I tried both ways I just listed, and they turned out wrong, so I'm still lost.

He did teach us the shortcut during my last class. It was just a force of habit to do it the long way.

Thank you so much for helping me.

• calculus -

I've also just tried:
-1/5 = 2x + 14
x = -.568

and plugged that into the 'parallel' equation to solve for y.
y= 2.4136

but that still didn't work out.

• calculus -

what's the slope of the line?

set 2x+14 equal to that and solve.

(hint:slope intercept form y=mx+b)

sorry if i sound like a twat but trust me that you'll remember things better if you figure them out yourself.

• calculus -

how on earth did you get x=-.568

the equation is right you just solved it wrong.

• calculus -

I'm sorry all, I apparently can't do basic math.

Thank you everyone for helping me.
I really appreciated it.

• calculus -

x=-7.1

• calculus -

Alright. One last question.

So I'm wondering if my online homework answer is wrong, because I have x and I've plugged x back into the y = (-1/5)x + (23/10)
and I've solved for y.
y = 3.72

Now please tell me if I'm just making a fool of myself again and am incorrectly solving an algebraic equation or is it wrong, because it won't accept 3.72 as the y, but accepts -7.1 as the x.

• calculus -

you don't plug it into the equation of the line.
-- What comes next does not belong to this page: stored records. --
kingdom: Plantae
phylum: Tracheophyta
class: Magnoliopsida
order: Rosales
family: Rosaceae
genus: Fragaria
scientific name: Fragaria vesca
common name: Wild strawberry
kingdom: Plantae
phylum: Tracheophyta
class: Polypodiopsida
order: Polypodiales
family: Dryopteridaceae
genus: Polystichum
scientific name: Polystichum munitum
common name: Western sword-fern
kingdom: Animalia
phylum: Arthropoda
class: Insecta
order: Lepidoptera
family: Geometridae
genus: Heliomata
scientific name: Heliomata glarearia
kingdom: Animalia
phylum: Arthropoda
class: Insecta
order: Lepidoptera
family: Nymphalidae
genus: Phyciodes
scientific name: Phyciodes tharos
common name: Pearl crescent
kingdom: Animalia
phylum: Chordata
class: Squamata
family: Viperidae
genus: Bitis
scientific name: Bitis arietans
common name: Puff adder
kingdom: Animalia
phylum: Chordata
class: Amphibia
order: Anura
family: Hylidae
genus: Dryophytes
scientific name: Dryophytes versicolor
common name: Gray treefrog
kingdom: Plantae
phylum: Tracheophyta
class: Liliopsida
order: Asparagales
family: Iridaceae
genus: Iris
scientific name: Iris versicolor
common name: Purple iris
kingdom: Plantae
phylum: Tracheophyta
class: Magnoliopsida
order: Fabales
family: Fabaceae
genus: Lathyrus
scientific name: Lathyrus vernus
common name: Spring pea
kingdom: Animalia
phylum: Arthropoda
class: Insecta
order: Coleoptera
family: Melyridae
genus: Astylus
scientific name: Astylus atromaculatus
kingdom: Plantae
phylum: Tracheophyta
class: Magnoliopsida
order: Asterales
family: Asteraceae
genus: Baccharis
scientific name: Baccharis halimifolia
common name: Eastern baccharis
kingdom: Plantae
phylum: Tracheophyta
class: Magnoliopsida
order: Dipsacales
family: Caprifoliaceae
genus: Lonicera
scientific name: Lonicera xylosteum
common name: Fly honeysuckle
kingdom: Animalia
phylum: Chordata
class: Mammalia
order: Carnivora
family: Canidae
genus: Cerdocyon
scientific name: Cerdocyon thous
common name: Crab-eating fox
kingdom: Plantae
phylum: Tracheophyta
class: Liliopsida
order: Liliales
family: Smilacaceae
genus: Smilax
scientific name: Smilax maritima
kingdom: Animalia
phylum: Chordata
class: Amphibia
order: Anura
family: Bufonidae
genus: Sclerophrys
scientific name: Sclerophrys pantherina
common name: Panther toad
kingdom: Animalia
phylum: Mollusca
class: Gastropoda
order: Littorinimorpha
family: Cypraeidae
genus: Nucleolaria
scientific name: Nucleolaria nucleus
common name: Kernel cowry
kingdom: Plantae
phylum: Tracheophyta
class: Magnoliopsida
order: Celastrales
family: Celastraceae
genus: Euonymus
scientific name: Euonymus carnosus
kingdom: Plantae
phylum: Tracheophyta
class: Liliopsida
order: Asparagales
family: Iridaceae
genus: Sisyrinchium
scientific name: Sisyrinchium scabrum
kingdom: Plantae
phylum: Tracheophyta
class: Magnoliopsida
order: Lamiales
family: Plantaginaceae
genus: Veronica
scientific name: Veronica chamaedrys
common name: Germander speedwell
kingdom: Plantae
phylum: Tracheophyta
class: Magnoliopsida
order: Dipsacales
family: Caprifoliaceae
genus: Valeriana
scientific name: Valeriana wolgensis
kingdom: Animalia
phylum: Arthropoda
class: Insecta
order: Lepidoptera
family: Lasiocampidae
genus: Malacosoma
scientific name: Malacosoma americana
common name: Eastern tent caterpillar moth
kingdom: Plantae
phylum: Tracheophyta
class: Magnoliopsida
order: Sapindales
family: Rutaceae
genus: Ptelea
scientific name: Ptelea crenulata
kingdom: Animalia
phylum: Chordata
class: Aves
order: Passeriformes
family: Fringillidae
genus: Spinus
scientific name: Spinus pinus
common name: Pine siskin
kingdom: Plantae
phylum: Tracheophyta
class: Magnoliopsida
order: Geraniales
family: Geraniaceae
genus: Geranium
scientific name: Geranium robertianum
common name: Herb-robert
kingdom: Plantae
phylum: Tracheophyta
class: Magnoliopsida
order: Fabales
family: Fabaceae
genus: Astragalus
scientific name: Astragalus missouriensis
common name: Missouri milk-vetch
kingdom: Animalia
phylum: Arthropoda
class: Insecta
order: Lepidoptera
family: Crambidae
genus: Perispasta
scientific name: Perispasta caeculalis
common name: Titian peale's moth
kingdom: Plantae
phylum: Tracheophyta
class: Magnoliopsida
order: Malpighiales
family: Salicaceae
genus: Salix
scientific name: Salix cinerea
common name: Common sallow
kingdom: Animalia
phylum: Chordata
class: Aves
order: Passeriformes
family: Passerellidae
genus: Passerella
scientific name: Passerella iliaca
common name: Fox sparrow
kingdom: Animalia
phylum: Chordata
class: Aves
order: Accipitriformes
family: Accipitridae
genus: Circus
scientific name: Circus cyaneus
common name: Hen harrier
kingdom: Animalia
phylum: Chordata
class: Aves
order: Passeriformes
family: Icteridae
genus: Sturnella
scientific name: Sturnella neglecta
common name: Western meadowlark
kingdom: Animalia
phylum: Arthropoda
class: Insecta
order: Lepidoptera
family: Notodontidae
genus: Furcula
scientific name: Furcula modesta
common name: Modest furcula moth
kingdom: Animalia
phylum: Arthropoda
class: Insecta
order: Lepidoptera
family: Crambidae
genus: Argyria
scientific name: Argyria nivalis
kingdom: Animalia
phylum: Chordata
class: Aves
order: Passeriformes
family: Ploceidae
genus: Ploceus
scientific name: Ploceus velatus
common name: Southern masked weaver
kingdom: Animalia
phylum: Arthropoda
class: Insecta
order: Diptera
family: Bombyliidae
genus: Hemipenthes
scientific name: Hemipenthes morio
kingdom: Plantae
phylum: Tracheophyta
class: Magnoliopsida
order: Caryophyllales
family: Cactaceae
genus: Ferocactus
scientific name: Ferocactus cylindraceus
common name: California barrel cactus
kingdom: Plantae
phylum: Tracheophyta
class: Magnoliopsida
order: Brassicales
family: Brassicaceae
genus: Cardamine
what you are trying to do is to get the derivative equal to the slope of the line y=-1/5x+23/10

y=mx+b
so the slope, m=(-1/5)

therefore -1/5=2x+14

where x=(-7.1)

y=2(-7.1)+14=-.2 (or -1/5)

• calculus -

my oh my oh my !!!
why did you not follow MathMate's idea?

y' = 2x + 14, that is your slope at any point (x,y)
the slope of the given straight line is -1/5
so 2x + 14 = -1/5
x = 7.1 You had that!
then y = (7.1)^2 + 14(7.1) = 149.81

so the point of contact is (7.1, 149.81)

since the new line is parallel to the old, it must have the same x and y terms, so

2x + 10y = c
plug in the point
2(7.1) + 10(149.81) = c = 1512.3

equation:
2x + 10y = 1512.3

• calculus -

derivative is a slope. so y'=..... is not the same as y=.....

think of y' as m, a slope as well but tangent to graph.

• calculus -

>Reiny

spoon fed the answer right there, so yeah never plug it in to the equation of the line.

• calculus -

Wow thank you guys all so much.

I'm dreading a whole semester of calculus.
(stats was so much easier)

Thanks especially for explaining everything, so now I understand it.